Activity → Please give back, word for word, only the lines starting at the one containing "- Portfolio_Snapshot (Segments" and ending at the one containing "So just to make" within the material below.

--- START ---

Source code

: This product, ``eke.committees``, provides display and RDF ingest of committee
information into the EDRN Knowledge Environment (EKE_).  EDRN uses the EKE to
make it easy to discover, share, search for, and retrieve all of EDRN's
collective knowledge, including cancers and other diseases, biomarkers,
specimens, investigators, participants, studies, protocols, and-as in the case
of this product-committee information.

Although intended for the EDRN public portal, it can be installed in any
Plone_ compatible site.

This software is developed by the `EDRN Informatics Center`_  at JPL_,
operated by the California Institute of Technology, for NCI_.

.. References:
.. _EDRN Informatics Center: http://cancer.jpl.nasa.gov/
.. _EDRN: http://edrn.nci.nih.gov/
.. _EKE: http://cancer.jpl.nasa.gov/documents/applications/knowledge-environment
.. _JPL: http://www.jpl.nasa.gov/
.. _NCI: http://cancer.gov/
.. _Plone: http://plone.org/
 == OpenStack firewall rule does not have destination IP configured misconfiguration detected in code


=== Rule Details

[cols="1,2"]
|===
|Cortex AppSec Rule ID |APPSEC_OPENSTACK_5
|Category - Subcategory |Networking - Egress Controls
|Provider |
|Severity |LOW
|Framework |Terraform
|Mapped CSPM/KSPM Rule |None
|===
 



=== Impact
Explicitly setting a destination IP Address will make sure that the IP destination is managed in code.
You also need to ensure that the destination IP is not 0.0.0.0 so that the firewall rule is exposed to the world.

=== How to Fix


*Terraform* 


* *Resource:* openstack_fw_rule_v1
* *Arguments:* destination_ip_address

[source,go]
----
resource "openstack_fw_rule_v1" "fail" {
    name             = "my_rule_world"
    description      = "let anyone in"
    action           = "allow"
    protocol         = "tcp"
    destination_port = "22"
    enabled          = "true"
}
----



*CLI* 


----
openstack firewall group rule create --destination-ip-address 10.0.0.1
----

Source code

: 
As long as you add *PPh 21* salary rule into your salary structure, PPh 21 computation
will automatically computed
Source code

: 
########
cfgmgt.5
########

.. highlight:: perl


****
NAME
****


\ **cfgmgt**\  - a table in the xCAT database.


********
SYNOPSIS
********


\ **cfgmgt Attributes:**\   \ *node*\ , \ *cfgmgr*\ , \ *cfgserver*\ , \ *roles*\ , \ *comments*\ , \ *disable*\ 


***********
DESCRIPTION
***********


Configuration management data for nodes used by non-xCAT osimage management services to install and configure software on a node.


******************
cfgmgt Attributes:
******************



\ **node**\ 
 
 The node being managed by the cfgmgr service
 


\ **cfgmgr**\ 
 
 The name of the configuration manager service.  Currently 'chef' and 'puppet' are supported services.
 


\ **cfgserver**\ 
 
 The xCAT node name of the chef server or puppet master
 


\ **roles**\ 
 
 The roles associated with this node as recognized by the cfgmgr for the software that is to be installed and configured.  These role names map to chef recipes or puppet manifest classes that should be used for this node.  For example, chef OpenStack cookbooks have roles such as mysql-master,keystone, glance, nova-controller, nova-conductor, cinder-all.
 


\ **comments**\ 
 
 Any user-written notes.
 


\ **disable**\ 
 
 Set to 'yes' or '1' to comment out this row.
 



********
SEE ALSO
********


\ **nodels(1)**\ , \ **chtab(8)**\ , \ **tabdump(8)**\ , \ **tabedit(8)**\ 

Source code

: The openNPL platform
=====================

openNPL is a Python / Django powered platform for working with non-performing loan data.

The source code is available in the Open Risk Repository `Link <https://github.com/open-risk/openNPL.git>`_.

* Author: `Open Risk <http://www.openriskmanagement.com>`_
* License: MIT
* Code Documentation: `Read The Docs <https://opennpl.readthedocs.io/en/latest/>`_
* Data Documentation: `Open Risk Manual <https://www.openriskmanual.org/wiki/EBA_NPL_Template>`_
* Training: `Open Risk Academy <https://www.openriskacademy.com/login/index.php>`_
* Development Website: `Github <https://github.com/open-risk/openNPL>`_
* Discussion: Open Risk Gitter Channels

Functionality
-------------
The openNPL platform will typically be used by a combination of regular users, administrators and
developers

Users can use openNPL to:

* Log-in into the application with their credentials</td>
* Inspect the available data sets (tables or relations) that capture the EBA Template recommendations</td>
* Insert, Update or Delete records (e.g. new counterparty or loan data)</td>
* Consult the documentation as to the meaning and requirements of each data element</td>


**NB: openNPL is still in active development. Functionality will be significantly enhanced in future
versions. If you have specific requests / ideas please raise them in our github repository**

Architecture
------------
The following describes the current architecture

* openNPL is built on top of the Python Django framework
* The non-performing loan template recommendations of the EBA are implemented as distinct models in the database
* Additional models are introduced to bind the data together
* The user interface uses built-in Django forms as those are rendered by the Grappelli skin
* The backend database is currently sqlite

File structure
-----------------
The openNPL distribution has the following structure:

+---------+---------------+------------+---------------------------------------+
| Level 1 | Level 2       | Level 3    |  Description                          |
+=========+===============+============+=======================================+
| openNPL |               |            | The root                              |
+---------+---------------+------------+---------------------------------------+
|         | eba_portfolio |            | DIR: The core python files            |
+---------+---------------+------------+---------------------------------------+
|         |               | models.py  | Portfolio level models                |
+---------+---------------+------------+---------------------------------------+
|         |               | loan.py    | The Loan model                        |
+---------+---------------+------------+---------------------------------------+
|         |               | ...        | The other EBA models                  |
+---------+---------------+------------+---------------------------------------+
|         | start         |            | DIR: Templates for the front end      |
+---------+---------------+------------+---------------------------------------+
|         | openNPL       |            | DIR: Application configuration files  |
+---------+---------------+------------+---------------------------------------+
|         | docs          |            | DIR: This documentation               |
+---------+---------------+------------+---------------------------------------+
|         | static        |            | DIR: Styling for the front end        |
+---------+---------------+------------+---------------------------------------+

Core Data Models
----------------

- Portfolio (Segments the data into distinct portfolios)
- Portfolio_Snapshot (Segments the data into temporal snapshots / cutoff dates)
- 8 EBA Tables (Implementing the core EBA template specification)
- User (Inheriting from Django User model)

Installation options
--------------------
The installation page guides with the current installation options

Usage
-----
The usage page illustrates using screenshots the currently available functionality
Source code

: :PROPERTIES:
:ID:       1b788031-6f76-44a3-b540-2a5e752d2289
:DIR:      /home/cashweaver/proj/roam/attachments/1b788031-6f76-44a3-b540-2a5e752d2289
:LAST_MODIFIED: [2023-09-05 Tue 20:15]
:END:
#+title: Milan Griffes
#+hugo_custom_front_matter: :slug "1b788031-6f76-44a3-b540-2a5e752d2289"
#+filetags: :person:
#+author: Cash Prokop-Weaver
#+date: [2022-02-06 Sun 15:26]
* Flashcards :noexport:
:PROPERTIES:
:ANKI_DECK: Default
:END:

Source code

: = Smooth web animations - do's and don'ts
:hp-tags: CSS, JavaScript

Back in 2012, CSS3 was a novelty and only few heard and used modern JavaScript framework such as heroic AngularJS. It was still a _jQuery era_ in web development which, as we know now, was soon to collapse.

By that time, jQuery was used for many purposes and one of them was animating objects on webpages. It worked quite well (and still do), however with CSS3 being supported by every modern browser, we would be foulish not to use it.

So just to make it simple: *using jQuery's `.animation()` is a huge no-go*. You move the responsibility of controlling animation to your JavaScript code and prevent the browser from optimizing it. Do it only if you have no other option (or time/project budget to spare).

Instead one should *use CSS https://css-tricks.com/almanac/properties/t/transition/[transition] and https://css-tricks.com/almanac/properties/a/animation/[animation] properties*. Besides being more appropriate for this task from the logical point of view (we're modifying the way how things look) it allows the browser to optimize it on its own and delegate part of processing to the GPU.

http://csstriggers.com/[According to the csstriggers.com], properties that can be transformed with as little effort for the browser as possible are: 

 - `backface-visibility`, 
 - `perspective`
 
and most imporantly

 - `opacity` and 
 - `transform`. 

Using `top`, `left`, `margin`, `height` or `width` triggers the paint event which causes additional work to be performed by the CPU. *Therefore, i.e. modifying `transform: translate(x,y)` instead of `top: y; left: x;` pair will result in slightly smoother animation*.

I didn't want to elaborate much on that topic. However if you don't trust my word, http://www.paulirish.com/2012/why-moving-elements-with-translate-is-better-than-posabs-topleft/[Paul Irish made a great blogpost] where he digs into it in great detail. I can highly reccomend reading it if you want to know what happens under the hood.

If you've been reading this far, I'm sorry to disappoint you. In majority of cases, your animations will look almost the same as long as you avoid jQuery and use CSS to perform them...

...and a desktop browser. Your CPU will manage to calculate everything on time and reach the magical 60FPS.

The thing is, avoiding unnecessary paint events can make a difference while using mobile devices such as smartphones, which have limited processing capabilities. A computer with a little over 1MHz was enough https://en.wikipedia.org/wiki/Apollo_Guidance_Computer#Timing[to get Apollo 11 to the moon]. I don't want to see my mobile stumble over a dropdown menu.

--- END ---

Completed exercise →
- Portfolio_Snapshot (Segments the data into temporal snapshots / cutoff dates)
- 8 EBA Tables (Implementing the core EBA template specification)
- User (Inheriting from Django User model)

Installation options
--------------------
The installation page guides with the current installation options

Usage
-----
The usage page illustrates using screenshots the currently available functionality
Source code

: :PROPERTIES:
:ID:       1b788031-6f76-44a3-b540-2a5e752d2289
:DIR:      /home/cashweaver/proj/roam/attachments/1b788031-6f76-44a3-b540-2a5e752d2289
:LAST_MODIFIED: [2023-09-05 Tue 20:15]
:END:
#+title: Milan Griffes
#+hugo_custom_front_matter: :slug "1b788031-6f76-44a3-b540-2a5e752d2289"
#+filetags: :person:
#+author: Cash Prokop-Weaver
#+date: [2022-02-06 Sun 15:26]
* Flashcards :noexport:
:PROPERTIES:
:ANKI_DECK: Default
:END:

Source code

: = Smooth web animations - do's and don'ts
:hp-tags: CSS, JavaScript

Back in 2012, CSS3 was a novelty and only few heard and used modern JavaScript framework such as heroic AngularJS. It was still a _jQuery era_ in web development which, as we know now, was soon to collapse.

By that time, jQuery was used for many purposes and one of them was animating objects on webpages. It worked quite well (and still do), however with CSS3 being supported by every modern browser, we would be foulish not to use it.

So just to make it simple: *using jQuery's `.animation()` is a huge no-go*. You move the responsibility of controlling animation to your JavaScript code and prevent the browser from optimizing it. Do it only if you have no other option (or time/project budget to spare).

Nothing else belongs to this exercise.